Cuando ocurre un hecho dramático, pero dramático de verdad, en ese terreno sinuoso que es la realidad, que a veces se nos oculta, sin que por ello desaparezca, la política actúa de manera inversamente proporcional a la importancia de ese hecho. Esquiva, gambetea, elude. Traza líneas tangentes, procura caminos de fuga. Sucede, generalmente, cuando el hecho desnuda ese costado de la realidad que adolece de ausencia de belleza, que no coincide con la estética del poder.

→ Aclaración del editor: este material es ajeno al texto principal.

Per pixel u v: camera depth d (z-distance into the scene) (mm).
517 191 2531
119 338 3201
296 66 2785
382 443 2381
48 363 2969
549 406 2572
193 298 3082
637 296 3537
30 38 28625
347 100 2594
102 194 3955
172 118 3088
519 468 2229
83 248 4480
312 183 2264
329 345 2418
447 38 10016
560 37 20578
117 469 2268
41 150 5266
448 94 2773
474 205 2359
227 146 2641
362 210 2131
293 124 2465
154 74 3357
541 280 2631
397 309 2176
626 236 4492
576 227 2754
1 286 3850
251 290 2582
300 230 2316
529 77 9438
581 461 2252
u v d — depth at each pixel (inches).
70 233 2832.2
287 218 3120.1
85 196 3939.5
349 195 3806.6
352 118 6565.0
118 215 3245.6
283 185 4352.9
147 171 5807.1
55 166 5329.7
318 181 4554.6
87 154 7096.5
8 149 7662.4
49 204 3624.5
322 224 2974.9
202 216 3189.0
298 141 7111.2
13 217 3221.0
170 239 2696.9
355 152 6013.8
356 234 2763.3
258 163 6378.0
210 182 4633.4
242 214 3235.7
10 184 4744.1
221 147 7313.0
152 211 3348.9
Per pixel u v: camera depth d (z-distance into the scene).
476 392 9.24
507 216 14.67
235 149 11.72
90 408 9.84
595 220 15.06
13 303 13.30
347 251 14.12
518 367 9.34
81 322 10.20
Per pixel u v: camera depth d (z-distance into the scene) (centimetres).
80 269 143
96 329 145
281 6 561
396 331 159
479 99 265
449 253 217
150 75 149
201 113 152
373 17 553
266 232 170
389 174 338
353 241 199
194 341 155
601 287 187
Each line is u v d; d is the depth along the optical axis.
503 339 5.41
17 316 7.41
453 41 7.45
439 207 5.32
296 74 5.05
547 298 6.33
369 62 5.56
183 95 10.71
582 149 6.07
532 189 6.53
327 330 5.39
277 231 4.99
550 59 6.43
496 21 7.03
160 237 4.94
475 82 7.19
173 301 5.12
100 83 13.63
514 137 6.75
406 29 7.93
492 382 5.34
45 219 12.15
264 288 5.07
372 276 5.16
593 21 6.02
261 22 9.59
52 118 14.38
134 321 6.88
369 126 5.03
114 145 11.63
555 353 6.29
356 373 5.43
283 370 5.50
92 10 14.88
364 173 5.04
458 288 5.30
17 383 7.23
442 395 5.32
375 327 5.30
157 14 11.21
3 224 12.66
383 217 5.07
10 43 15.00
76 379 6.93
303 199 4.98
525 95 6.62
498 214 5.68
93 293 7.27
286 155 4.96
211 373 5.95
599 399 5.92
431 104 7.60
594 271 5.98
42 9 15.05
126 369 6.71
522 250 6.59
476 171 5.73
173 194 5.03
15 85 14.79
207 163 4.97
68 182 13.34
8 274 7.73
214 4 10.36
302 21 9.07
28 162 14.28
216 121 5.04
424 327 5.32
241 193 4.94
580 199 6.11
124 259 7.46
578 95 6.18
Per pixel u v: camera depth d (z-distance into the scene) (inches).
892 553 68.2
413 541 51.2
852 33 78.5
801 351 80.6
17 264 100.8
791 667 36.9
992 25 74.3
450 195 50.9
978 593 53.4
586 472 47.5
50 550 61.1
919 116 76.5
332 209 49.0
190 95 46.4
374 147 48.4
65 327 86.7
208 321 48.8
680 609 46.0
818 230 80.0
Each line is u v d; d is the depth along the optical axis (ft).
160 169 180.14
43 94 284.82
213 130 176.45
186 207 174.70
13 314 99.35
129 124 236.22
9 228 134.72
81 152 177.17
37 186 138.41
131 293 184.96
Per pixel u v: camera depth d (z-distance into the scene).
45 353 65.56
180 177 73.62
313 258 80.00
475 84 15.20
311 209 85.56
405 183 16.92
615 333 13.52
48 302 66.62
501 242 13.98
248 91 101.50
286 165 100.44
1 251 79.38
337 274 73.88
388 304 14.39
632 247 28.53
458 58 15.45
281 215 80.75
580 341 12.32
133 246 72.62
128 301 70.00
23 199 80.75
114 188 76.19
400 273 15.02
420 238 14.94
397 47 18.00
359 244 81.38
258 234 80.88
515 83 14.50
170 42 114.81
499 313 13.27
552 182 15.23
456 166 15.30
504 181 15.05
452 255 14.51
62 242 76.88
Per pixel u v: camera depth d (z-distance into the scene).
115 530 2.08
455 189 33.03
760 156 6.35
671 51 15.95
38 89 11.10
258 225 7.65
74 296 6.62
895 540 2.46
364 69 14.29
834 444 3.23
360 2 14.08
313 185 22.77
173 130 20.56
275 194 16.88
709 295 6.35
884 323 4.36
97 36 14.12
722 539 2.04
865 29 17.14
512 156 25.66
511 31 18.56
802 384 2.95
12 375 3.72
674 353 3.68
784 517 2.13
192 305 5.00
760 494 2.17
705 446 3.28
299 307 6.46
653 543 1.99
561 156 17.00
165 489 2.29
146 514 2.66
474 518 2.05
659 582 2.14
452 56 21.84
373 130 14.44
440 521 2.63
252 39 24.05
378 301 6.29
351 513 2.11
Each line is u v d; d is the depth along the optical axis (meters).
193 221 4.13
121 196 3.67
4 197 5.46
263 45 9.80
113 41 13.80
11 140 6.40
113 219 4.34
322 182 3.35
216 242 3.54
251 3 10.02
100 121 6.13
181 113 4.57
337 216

 Es lo que ha pasado con el asesinato de Salomón, ese niño que ahora miramos en las fotos, quien no alcanzó a llegar siquiera al nivel inicial de la enseñanza, porque un pervertido lo maltrató, lo torturó, lo violó, y lo mató. Ese niño, salido de esas zonas que no se quieren ver ni aceptar, esos costados marginales de la realidad presuntamente magnífica de Vaca Muerta, interpela ahora a la sociedad neuquina por entero, pero empezando por quienes ocupan los podios destacados.

 Los responsables de administrar el bien común, también son responsables cuando hay un mal común.

El asesinato de un niño siempre es terrible. Pero este, el ocurrido aquí, duele todavía un poco más. Duele el crimen, en su singularidad siempre emblemática; y duele la incomprensión de quienes procuran lavarse las manos apresuradamente, y levantan voces de civilizada indignación ante la reacción violenta de los nadie, de aquellos que permanecían en la zona gris, fuera de pantalla, alimento de las estadísticas, ración democrática acotada al uso clientelista, al oportunismo mezquino de quienes pastorean sus haciendas en el campo ilimitado de la pobreza.

¿Qué se puede hacer en un país que ha abandonado la educación, y con ella, a los niños?

Hace una editorial de distancia, advertíamos que en Neuquén había un estremecimiento a partir del caso de Lucio Dupuy. Ese estremecimiento se ha transformado ahora en una convulsión violenta, imposible de medir, sin posibilidad alguna de saber hasta dónde llegará. Porque han asesinado la inocencia, y, por tanto, solo nos queda la culpa.